• Problem to solve
Reproduce word for word the stretch of the essay on consistency from "Consistency plus discipline" through "my consistent practice.".

**** Passage given ****

Consistency plus discipline equals success.
Consistency has helped me in my personal and business life, and I value it as the number one trait for success. In the sixties as a teenager in Pakistan, I used to bike ride around 5 miles every day from a small town we lived into a neighboring village where I was born. My father owned land there where we obtained daily fresh buffalo milk. Often, I had to milk the buffalo, carry around five liters of milk in a big pail and bring it home. In my early teenage years, my father had delegated this job to me, and I could not get out of it. Very soon, it became my consistent practice.
Later, I learned a few other consistent practices during my Army time, like waking up early, exercising, practicing good hygiene and table manners. When I first moved to Canada, I took on multiple jobs like selling pots and pans, driving a cab, selling used cars, working as a security guard and a maintenance technician. During that time, I consistently stayed on various schedules and delivered on every job I accepted.
Looking back, the consistent practice of milking a buffalo and biking five miles a day has helped me later in life. I enjoyed being consistent in my early years and would quote that “Everything is possible to achieve in this world, but it requires consistent efforts.”

**** Data extract ****

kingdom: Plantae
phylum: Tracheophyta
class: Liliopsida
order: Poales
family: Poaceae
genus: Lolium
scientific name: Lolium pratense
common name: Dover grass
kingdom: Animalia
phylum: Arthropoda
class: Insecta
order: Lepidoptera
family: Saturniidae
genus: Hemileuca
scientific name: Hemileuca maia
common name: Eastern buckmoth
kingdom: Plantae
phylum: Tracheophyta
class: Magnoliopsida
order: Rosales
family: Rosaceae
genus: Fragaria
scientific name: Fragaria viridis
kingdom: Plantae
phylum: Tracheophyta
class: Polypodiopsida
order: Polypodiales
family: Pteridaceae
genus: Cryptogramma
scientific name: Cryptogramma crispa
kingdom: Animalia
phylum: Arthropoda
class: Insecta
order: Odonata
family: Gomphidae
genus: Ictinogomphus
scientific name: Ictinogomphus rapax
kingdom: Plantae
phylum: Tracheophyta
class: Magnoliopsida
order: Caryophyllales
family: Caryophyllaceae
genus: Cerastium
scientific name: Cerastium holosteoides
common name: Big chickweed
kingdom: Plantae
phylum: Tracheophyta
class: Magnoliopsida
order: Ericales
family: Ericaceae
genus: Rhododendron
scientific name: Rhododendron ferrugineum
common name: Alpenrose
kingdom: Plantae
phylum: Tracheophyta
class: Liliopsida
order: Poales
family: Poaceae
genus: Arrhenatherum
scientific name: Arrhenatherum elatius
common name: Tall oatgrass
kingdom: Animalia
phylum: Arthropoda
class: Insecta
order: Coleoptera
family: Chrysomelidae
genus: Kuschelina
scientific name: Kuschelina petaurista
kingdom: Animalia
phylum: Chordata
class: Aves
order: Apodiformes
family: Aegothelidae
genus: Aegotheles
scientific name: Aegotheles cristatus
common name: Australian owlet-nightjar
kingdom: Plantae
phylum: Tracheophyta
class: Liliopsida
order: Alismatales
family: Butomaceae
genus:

****

• Task solution
Consistency plus discipline equals success.
Consistency has helped me in my personal and business life, and I value it as the number one trait for success. In the sixties as a teenager in Pakistan, I used to bike ride around 5 miles every day from a small town we lived into a neighboring village where I was born. My father owned land there where we obtained daily fresh buffalo milk. Often, I had to milk the buffalo, carry around five liters of milk in a big pail and bring it home. In my early teenage years, my father had delegated this job to me, and I could not get out of it. Very soon, it became my consistent practice.